These two friendly goldfishes have been hand painted on silk. I painted the silk so that when made into a top it would wrap around the body and join with a single seam at the back.
Preparing the painting
Before I started painting directly onto the silk, I painted a quick, life size study with acrylic paint on butcher’s paper.
I always like to do a rough, life size sketch so that I can stick it on the wall and use it as a reference while I paint. It also gives me a sense of the impact the painting will make. This is particularly important because this silk is being painted to be worn. I used acrylic paint to paint the two gold fish: a fantail and a black telescope (black moor).
Painting the Silk
When the black gutta outline was dry I started to add colour with thin washes of Pebeo Setasilk heat-set fabric dye.
The colours are quite light at this stage but they will be built up with many layers of dye to create the gold and black of the fishes. I would like to be able to say that I’m very careful as I paint but really I just slop the dye on. It’s like painting with watercolours!
Fixing Gutta Mistakes
Sometimes I make ‘mistakes’. As I progressed with the silk painting I realised that my fantail gold fish was looking a bit sad. But the black gutta – that stuff doesn’t wash out! I needed something opaque to cover the black outlines. I mixed some fabric medium with white acrylic paint and gave it a go – and it worked! It covered the black gutta perfectly! I also found that it made a beautiful glowing effect over the coloured dyes so I used it to add some scales under the fish.
The white at his mouth was a bit intense so I softened it with some more washes of dye over the top of the acrylic paint.
The Finished Silk Painting
After heat setting the painting with a dry iron for 5-7 mins, the silk painting is finished!
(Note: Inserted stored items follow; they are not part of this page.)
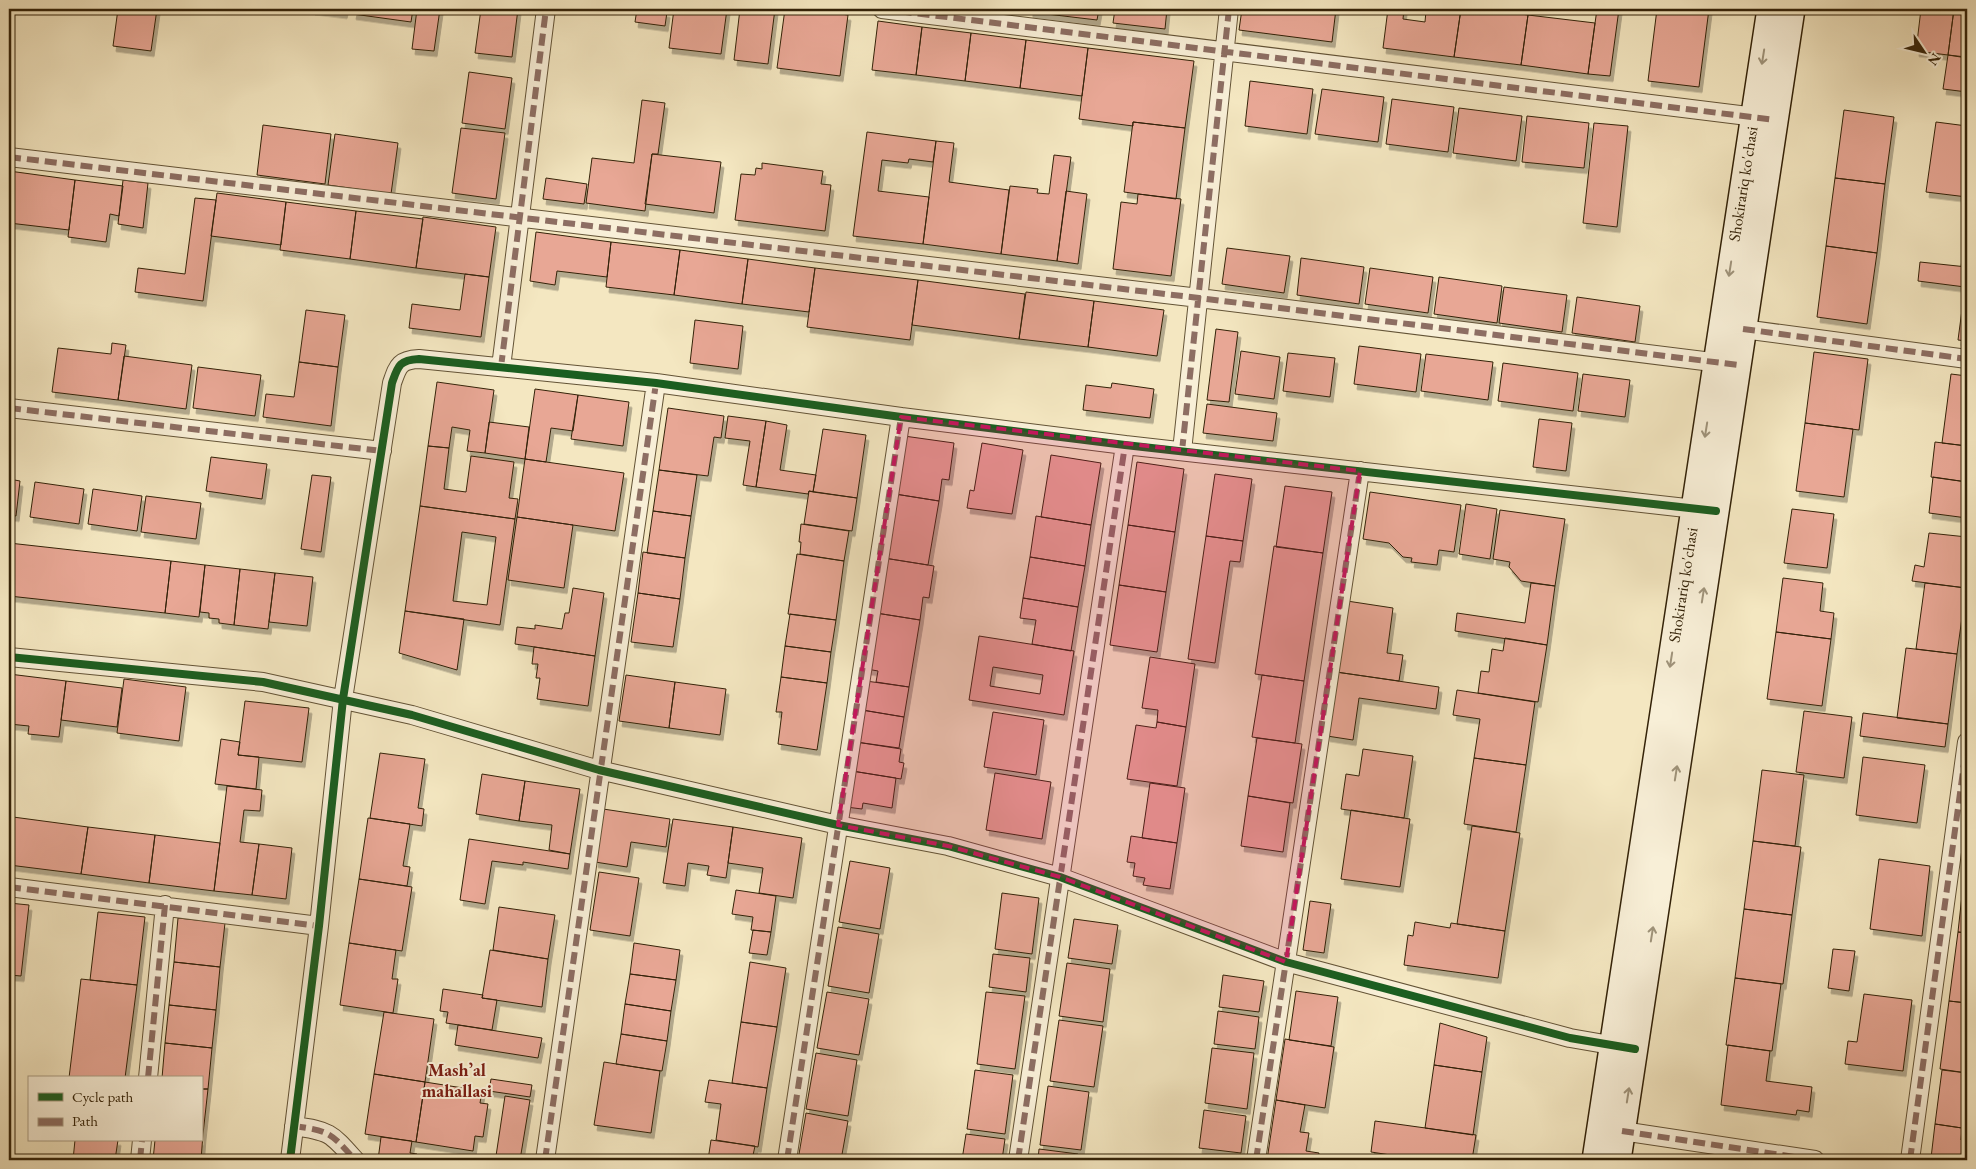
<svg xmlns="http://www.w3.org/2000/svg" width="1976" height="1169" font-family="'EB Garamond',serif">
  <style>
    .building { fill: #e8a795; stroke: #332208; fill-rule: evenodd; filter: url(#shadow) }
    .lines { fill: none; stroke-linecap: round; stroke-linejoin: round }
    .street-casing { stroke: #635336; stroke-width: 20 }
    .secondary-casing { stroke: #332208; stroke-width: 28 }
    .street { stroke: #f8efd7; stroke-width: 18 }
    .secondary { stroke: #f8efd7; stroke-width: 25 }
    .quiet { stroke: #8d6e63; stroke-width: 6; stroke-dasharray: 12 6; stroke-linecap: butt }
    .cycleway-casing { stroke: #f8efd7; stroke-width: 11 }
    .cycleway { stroke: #1b5e20; stroke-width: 8 }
    .oneway { stroke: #9f937a }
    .marked { fill: #c2185b; fill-opacity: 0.2; stroke: #c2185b; stroke-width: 4; stroke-dasharray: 10 6; stroke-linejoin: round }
    .labels { text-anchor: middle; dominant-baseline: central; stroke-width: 4; stroke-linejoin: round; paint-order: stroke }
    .street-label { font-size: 16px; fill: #332208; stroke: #f8efd7 }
    .neighbourhood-label { font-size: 18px; font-weight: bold; fill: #7a1f14; stroke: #f8efd7 }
  </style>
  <defs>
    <filter id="shadow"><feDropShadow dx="3" dy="5.5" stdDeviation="0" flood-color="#0004"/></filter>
  </defs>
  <rect width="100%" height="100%" fill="#f4e7c1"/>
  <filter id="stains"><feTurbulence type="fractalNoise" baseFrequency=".004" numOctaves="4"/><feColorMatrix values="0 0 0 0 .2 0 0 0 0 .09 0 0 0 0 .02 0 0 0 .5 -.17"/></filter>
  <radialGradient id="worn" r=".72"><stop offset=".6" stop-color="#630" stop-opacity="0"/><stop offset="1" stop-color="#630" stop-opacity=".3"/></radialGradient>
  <path class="building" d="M118,9h39l-6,42 -38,-5z
    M312,9h33l-1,4z
    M354,9h59l-2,13 -58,-8z
    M417,9h23l-6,42 -22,-2z
    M481,9h37l-6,48 -37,-4z
    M637,9l30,3 -2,14 -30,-4z
    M674,9h53l-6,45 -52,-6z
    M740,9h35l-7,55 -34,-4z
    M785,9h17l46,6 -8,61 -63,-8z
    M1030,9h69l-2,11 -67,-8z
    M1115,9h52l-2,20 -52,-6z
    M1242,9h94l-4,33 -93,-12z
    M1388,9h16l-1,10 22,3 1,-11 22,3 1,-5h12l-7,48 -71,-9z
    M1461,9h21l46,6 -7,50 -67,-8z
    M1597,9h22l-9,67 -22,-2z
    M1657,9h52l-10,78 -51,-6z
    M1921,9h33l-6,46 -32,-4z
    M1954,9h13l-1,48 -18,-2z
    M1528,15l67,8 -7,51 -67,-9z
    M878,21l44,6 -6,48 -44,-5z
    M922,27l49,6 -6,48 -49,-6z
    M971,33l55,7 -6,48 -55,-7z
    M1026,40l62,8 -6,48 -62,-8z
    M1088,48l106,13 -9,67 -52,-6v4l-54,-7z
    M1948,55l19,3v34l-24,-3z
    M469,72l43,6 -7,51 -43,-6z
    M1250,81l63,8 -6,45 -62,-8z
    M1322,89l62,8 -6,45 -63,-8z
    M1392,99l62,8 -6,45 -62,-8z
    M642,100l23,3 -7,51h-6l-7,57 -59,-8 6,-45 42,5z
    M1459,108l63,8 -6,45 -63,-8z
    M1844,110l50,7 -9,67 -50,-6z
    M1527,116l62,7 -5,45 -62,-6z
    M1133,122l52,6 -9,71 -52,-7z
    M1936,122l31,4v71l-41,-5z
    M1594,123l34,3 -11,101 -34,-4z
    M263,125l68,9 -6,50 -68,-9z
    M461,128l44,5 -9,66 -44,-6z
    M867,132l69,9 -3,21 -24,-3 -1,4 -26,-3 -4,31 51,6 -6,47 -70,-8z
    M335,134l63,9 -7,51 -63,-9z
    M936,141l18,2 -5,39 60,8 -8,64 -78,-10z
    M652,154l69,8 -7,51 -69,-9z
    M1054,155l17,2 -14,104 -56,-7 9,-68 28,3 -1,4 12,1z
    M762,163l61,8 -2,13 10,1 -6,46 -90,-11 6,-46 14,1 1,-7 6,1z
    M9,171l66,9 -6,50 -60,-7z
    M546,178l41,6 -3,20 -41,-5z
    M1835,178l50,6 -8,69 -51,-7z
    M75,180l48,6 -4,30 -9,-2 -4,28 -38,-5z
    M123,180l25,3 -5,45 -25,-4z
    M1066,191l21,3 -9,70 -21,-3z
    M217,193l69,9 -5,43 -70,-9z
    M1138,194l43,5 -10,77 -58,-7 8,-67 16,2z
    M195,198l21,2 -13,101 -68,-9 3,-24 47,6z
    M286,202l70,9 -6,48 -70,-9z
    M356,211l67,8 -7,49 -66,-9z
    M423,217l73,10 -7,50 -73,-9z
    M1967,220v47h-6z
    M536,232l75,10 -4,35 -50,-6 -2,14 -25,-4z
    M611,242l69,8 -6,45 -68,-8z
    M1826,246l51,7 -10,71 -50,-7z
    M1227,248l63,8 -6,37 -62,-9z
    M680,250l68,9 -6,45 -68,-9z
    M1301,258l63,9 -5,37 -62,-9z
    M748,259l67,9 -6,44 -67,-8z
    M1920,262l47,5v74l-9,-1 7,-53 -47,-6z
    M815,268l103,12 -8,60 -103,-13z
    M1370,268l63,9 -5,36 -63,-9z
    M465,274l24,3 -8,60 -72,-9 3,-24 48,6z
    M1439,277l63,9 -5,37 -63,-9z
    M918,280l107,14 -6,45 -107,-14z
    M1504,287l63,8 -5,37 -63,-9z
    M1026,292l68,9 -6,46 -69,-8z
    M1577,297l63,9 -5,36 -63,-9z
    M1094,301l70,9 -7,46 -69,-9z
    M306,310l39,5 -7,52 -39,-5z
    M695,320l48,6 -5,43 -48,-6z
    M1216,329l22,3 -9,70 -22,-2z
    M112,343l14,2 -8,55 -66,-8 6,-44 53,6z
    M1359,346l62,8 -5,38 -62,-8z
    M1241,351l39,6 -6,42 -39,-5z
    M1814,352l54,7 -9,71 -54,-7z
    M1288,353l47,5 -5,39 -47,-6z
    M1426,354l67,8 -5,38 -67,-9z
    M124,356l68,9 -6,44 -68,-9z
    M299,362l39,5 -7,59 -68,-9 3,-23 28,3z
    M1503,363l75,10 -5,38 -75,-10z
    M198,367l63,8 -6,41 -62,-8z
    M1583,374l47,6 -5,37 -47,-6z
    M1951,374l16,2v70l-25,-3z
    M437,382l57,8 -9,63 -18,-2 3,-21 -18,-3 -3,21 -21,-2z
    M1112,383l42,6 -4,29 -67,-8 3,-25 25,3z
    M535,389l43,6 -5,36 -22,-3 -5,34 -21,-3z
    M578,395l51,7 -6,44 -52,-7z
    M1207,404l70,9 -4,28 -70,-8z
    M668,408l56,8 -3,22 -7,-1 -6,39 -49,-6z
    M728,416l38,5 -10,66 -13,-2 7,-44 -25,-3z
    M1539,419l33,4 -6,48 -33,-4z
    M766,421l21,4 -7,45 36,5 -3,17 -4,-1 -1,3 -52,-7z
    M489,422l40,5 -4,32 -40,-6z
    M1805,423l48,6 -9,68 -48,-6z
    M823,429l43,6 -9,63 -44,-6z
    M904,436l50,7 -5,37 -7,-1 -3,22 -44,-7z
    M1935,442l32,4v36l-36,-5z
    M982,443l41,7 -11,64 -45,-6 3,-18 4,1z
    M428,446l21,2 -5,41 22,3 5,-36 43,6 -5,36 9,1 -3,20 -95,-13z
    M1051,455l50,8 -10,62 -50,-8z
    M211,457l56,7 -5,35 -56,-8z
    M525,459l99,14 -9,58 -98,-14z
    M1137,462l47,7 -9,63 -47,-7z
    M659,470l38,5 -6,41 -38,-5z
    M1215,474l37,5 -9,62 -37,-5z
    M312,475l19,2 -10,75 -20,-3z
    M1933,477l34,5v36l-38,-5z
    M9,479l11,2 -4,35 -7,-1z
    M35,482l49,7 -5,35 -49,-7z
    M1285,486l47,6 -9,61 -47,-6z
    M93,489l49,7 -5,35 -49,-7z
    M809,491l48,7 -5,33 -48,-7z
    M1370,492l91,13 -7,47 -15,-2 -2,15 -26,-3 1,-4 -9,-1 -14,-14 -26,-4z
    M895,494l44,7 -11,64 -44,-7z
    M146,496l55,7 -5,36 -55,-7z
    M1466,504l31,5 -7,50 -31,-5z
    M420,506l95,13 -15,106 -95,-14zM462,532l34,5 -9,68 -34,-4z
    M1792,509l42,5 -7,54 -43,-5z
    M1500,510l65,9 -10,67 -34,-5 -12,-14 1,-5 -17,-3z
    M653,511l38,5 -6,42 -38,-5z
    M1036,516l55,9 -6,41 -55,-9z
    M517,517l56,8 -9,63 -56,-8z
    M801,524l48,7 -5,30 -44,-7 1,-12h-2z
    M1128,525l47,7 -9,60 -47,-7z
    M1929,533l38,4 -1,51 -54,-7 3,-16 9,2z
    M1206,536l37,5 -3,21 -10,-1 -15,102 -27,-4z
    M9,543l162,18 -6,52 -156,-17z
    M1274,546l49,7 -19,128 -49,-7z
    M643,552l42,6 -5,41 -42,-6z
    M797,554l47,7 -8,59 -48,-6z
    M1030,557l55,9 -7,41 -55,-9z
    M884,558l50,8 -5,32 -6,-1 -3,23 -44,-7z
    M171,561l34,4 -6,52 -34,-4z
    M205,565l35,4 -6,56 -15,-2v-4l-10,-1v-5l-9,-1z
    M240,569l35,4 -7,56 -34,-4z
    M275,573l38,4 -6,49 -38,-4z
    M1783,578l40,5 -3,28 14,2 -3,26 -55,-7z
    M1531,583l24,3 -8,59 -92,-14 2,-18 68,10z
    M1925,583l41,5 -9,66 -41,-5z
    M1119,585l47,7 -9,60 -47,-7z
    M573,588l31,5 -9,63 -80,-12 2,-17 18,2v-4l27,4 3,-16h4z
    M638,593l42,6 -7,48 -42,-5z
    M1023,598l55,9 -7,44 -39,-7 4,-24 -16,-2z
    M1347,601l46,7 -6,45 16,2 -4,26 -63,-9z
    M405,611l59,8 -7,51 -58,-17z
    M876,613l44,7 -11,67 -33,-5 2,-11 -11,-2z
    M790,614l46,6 -5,32 -46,-6z
    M1776,632l55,7 -9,67 -55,-7z
    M979,636l95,15 -10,64 -95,-15zM993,667l50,8 -3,19 -50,-8z
    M1505,638l42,7 -9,57 -60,-9 3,-22 8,1 3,-23 11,2z
    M785,646l46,6 -4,31 -46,-6z
    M534,647l61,9 -7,50 -51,-7 3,-21h-4l2,-14h-6z
    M1906,648l51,6 -9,70 -51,-6z
    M1150,657l45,7 -9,63 -29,-5 1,-12 -16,-2z
    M1336,672l103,15 -3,22 -77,-11 -6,42 -26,-4z
    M9,674l57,7 -7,56 -31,-3 1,-8 -20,-2z
    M626,675l49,7 -6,46 -50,-7z
    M1262,675l42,6 -9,62 -43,-6z
    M781,677l46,6 -10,67 -39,-6 4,-32h-6z
    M124,679l62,8 -7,54 -62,-8z
    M66,681l56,7 -5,39 -56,-7z
    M866,681l43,6 -5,30 -42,-7z
    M675,682l51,7 -6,46 -51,-7z
    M1457,690l78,12 -9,63 -52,-7 6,-39 -27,-4z
    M245,701l64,7 -7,54 -64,-7z
    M862,710l42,7 -5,31 -43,-6z
    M1804,711l48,6 -8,61 -48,-6z
    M993,712l51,8 -8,55 -52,-8z
    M1863,713l85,11 -3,23 -85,-11z
    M1157,722l29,5 -9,59 -50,-7 9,-54 20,3z
    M1257,738l45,6 -9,59 -45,-7z
    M221,739l19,3 -2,13 21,2 -3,32 -41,-5z
    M856,742l45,7 -2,13 5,1 -3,16 -49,-8z
    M1363,749l50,7 -9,62 -63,-9 5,-35 13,2z
    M380,753l45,6 -7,49 6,1 -2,17 -52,-8z
    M1863,757l62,8 -8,58 -61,-8z
    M1474,758l52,7 -10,67 -52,-8z
    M1762,770l42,5 -9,71 -42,-5z
    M852,771l44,7 -4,30 -29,-5 -1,6 -16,-2z
    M995,773l56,9 -9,57 -56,-9z
    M482,774l43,7 -6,40 -43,-7z
    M525,781l55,8 -10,65 -21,-4 3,-25 -33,-4z
    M1150,783l35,5 -8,55 -35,-5z
    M227,786l35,4 -2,21 -16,-1 -4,32 19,2 -7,51 -38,-4z
    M1248,796l42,7 -7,49 -42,-6z
    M603,809l67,10 -4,28 -35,-5 -4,25 -32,-5z
    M1351,810l59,9 -10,68 -59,-8z
    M13,817l75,10 -7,47 -72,-9z
    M368,818l42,6 -7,42 7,1 -3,19 -48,-7z
    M673,819l60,8 -7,51 -19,-3 2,-9 -21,-3 -3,23 -22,-3z
    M1472,826l48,7 -15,98 -48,-7z
    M88,827l67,8 -6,48 -68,-9z
    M733,827l69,11 -9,60 -34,-5 4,-25 -35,-5z
    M155,835l65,8 -6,48 -65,-8z
    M1131,836l46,7 -7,46 -27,-4 2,-7 -12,-2 2,-13 -8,-1z
    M469,839l101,15 -2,15 -45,-7v3l-31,-4 -7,43 -25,-4z
    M1753,841l48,6 -9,68 -48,-6z
    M259,844l33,4 -6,51 -34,-4z
    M1967,856v39h-5z
    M1879,859l51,7 -8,70 -52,-7z
    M850,861l40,7 -10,61 -41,-7z
    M599,872l40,6 -9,58 -40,-6z
    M359,879l53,8 -10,64 -53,-8z
    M736,890l40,6 -5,36 -20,-2 2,-13 -21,-3z
    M1002,893l37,5 -7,56 -37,-5z
    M1962,895h5v38l-9,-1z
    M1310,901l21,3 -7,49 -21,-3z
    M9,903l20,2 -8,71 -12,-1z
    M499,907l56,8 -7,44 -55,-9z
    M1744,909l48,6 -9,69 -48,-6z
    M98,912l47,5 -8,68 -47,-5z
    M178,918l47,5 -5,44 -46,-5z
    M1074,919l44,6 -6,39 -44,-6z
    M1415,922l35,6 1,-5 54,8 -7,47 -94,-13 4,-30 5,1z
    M838,927l41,7 -10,59 -41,-7z
    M753,930l18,2 -4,23 -18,-2z
    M1958,932l9,1v70l-18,-2z
    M349,943l47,7 -4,29h6l-5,34 -53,-8z
    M634,943l46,7 -4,30 -46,-6z
    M1833,949l22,2 -6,40 -21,-3z
    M490,950l58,9 -6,48 -60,-9z
    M993,954l37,4 -4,34 -37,-5z
    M174,962l46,5 -4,43 -47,-5z
    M750,962l36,6 -9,59 -36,-5z
    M1067,963l43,6 -7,53 -44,-6z
    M630,974l46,6 -5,31 -46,-7z
    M1223,975l41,6 -5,31 -40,-5z
    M1735,978l46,6 -9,67 -46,-6z
    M81,979l56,6 -12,93h-56z
    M443,989l40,6 -1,3 15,2 -5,30 -46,-7 2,-11 -8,-1z
    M1296,991l42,6 -7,49 -42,-6z
    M827,992l42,7 -10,56 -42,-7z
    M986,992l39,4 -10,73 -38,-5z
    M1864,994l48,6 -9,71 -58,-7 3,-23 9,1z
    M1949,1001l18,2v70l-27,-4z
    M625,1004l46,7 -4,30 -46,-7z
    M169,1005l47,5 -4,38 -47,-5z
    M1218,1011l41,6 -4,32 -41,-5z
    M384,1012l50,7 -9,63 -51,-8z
    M1059,1020l44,6 -9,61 -44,-6z
    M741,1022l36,5 -10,61 -35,-5z
    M1440,1023l47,14 -5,35 -48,-7z
    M458,1025l84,13 -4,20 -83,-13z
    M621,1034l46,7 -5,30 -46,-7z
    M1285,1039l49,8 -9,61 -49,-8z
    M165,1043l47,5 -4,41h-7v-11h-39z
    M1728,1045l42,6 -4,30 46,6 -3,25 -12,-2 -1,5 -75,-10z
    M1212,1048l42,5 -7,56 -42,-6z
    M816,1053l41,7 -9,56 -42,-7z
    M604,1062l56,9 -9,62 -57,-8z
    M1434,1065l48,7 -9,63 -48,-7z
    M975,1070l38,5 -8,59 -38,-5z
    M1942,1070l25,3v42h-3l-2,13 -27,-4z
    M374,1074l51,8 -9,60 -51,-8z
    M491,1079l41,6 -2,12 -41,-6z
    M709,1080l58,8 -9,59 -42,-7 5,-36 -16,-2z
    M425,1082l57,9 -2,12 8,1 -5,33 -8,-1 -2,15 -57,-9z
    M1048,1086l41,6 -8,58 -41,-5z
    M201,1089h7l-5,45h-2z
    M505,1096l25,4 -10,60 -24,-4z
    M1276,1100l29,5 -5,27 9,1 -3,18 13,2 -1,7h-51z
    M1204,1110l42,6 -5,37 -42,-5z
    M806,1113l42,8 -7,39h-43z
    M1375,1121l101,14 -4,25h-49l-52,-8z
    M1935,1124l27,4 -1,12 6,1v19h-23l-13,-2z
    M201,1134h2l-2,26h-48l2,-20h46z
    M966,1134l39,5 -3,21h-40z
    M381,1137l31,4 -2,12 7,1 -1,6h-38z
    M75,1140h43l-3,20h-42z
    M711,1140l44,6 -3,14h-44z
    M1039,1149l39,5 -1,6h-39z
    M1196,1155l42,5h-42z"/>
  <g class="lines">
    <defs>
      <path id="street" d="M882,9l882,109
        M9,157l1190,141 529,66
        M1743,329l224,30
        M501,367l45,-358
        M9,408l373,43
        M1182,451l47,-442
        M9,657l254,25 149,33 187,55 239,55 110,21 112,31 226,85 284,76 52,9
        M9,887l310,39
        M148,1078l17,-173
        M294,1126c36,5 37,7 61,34
        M1622,1131l193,29
        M140,1160l2,-20
        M290,1160l29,-234 24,-227 49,-316c6,-17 7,-23 27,-24l237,24 245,34 224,28 579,65
        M545,1160l111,-777
        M787,1160l114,-743
        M1018,1160l107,-715
        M1256,1160l104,-689
        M1910,1160l57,-418"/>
      <path id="secondary" d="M1595,1160l175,-1151
        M1618,1160l174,-1151"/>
    </defs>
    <use href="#street" class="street-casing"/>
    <use href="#secondary" class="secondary-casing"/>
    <use href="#street" class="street"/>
    <use href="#secondary" class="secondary"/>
    <path class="quiet" d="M882,9l893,111
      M9,157l1190,141 539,67
      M1743,329l224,30
      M501,367l45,-358
      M9,408l373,43
      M1182,451l47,-442
      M9,887l310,39
      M148,1078l17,-173
      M294,1126c36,5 37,7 61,34
      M1622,1131l193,29
      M140,1160l2,-20
      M545,1160l111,-777
      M787,1160l114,-743
      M1018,1160l107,-715
      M1256,1160l104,-689
      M1910,1160l57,-418"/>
    <defs>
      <path id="cycleway" d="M9,657l254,25 149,33 187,55 239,55 110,21 112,31 226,85 284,76 65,11
        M290,1160l29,-234 24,-227 49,-316c6,-17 7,-23 27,-24l237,24 245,34 224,28 591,66"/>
    </defs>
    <use href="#cycleway" class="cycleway-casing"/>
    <use href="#cycleway" class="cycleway"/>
  </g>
  <defs><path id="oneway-shaft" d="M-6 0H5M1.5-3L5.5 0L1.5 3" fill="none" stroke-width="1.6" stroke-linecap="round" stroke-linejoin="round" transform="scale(1.25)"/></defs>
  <g class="oneway">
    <use href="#oneway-shaft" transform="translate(1763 57) rotate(99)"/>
    <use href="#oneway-shaft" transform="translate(1730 269) rotate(99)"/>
    <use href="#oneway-shaft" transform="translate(1706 430) rotate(99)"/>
    <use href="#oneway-shaft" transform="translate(1703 595) rotate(-81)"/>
    <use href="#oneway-shaft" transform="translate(1671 660) rotate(99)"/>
    <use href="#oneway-shaft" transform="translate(1676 773) rotate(-81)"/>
    <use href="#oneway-shaft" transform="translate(1652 934) rotate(-81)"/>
    <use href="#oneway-shaft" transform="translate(1628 1095) rotate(-81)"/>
  </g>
  <path class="marked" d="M901,417l459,54 -74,491 -226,-85 -112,-31 -110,-21z"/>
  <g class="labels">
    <g class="street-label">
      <text transform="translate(1743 184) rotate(-81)">Shokirariq ko'chasi</text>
      <text transform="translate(1683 585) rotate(-81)">Shokirariq ko'chasi</text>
    </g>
    <g class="neighbourhood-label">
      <text x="457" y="1069">Mashʼal<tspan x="457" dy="21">mahallasi</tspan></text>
    </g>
  </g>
  <rect width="1976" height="1169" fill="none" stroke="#f4e7c1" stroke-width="30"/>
  <rect x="10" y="10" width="1956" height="1149" fill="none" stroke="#332208" stroke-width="2.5"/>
  <rect x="15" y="15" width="1946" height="1139" fill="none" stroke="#332208"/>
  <rect x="28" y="1076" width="175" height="65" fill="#f8efd7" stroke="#a99d84"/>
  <rect x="38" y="1093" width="25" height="8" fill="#1b5e20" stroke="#a99d84"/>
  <text x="72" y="1102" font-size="15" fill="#332208">Cycle path</text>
  <rect x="38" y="1118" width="25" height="8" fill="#8d6e63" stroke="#a99d84"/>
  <text x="72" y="1126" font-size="15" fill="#332208">Path</text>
  <g transform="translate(1924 52) rotate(125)" stroke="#f8efd7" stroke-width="4" paint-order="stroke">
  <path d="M0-4L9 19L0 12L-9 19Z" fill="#332208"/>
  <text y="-8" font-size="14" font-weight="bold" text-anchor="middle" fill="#332208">N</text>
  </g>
  <rect width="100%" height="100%" filter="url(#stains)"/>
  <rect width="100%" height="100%" fill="url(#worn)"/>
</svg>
I always give it another gentle hand wash and press before it leaves the studio for good.
Turning the Hand Painted Silk into a Top
The fish went off to their new home. This is the calico pattern for the silk top lying over the painted silk. The shaping for the top comes from the pleats on the back of the shoulders. It has an open V at the back so there is enough room to fit the head through without needing a button or zip.
This is my sister Bonnie wearing her new goldfish silk top. She drafted the sewing pattern and made the top herself. Doesn’t she look fabulous with her two fishy friends!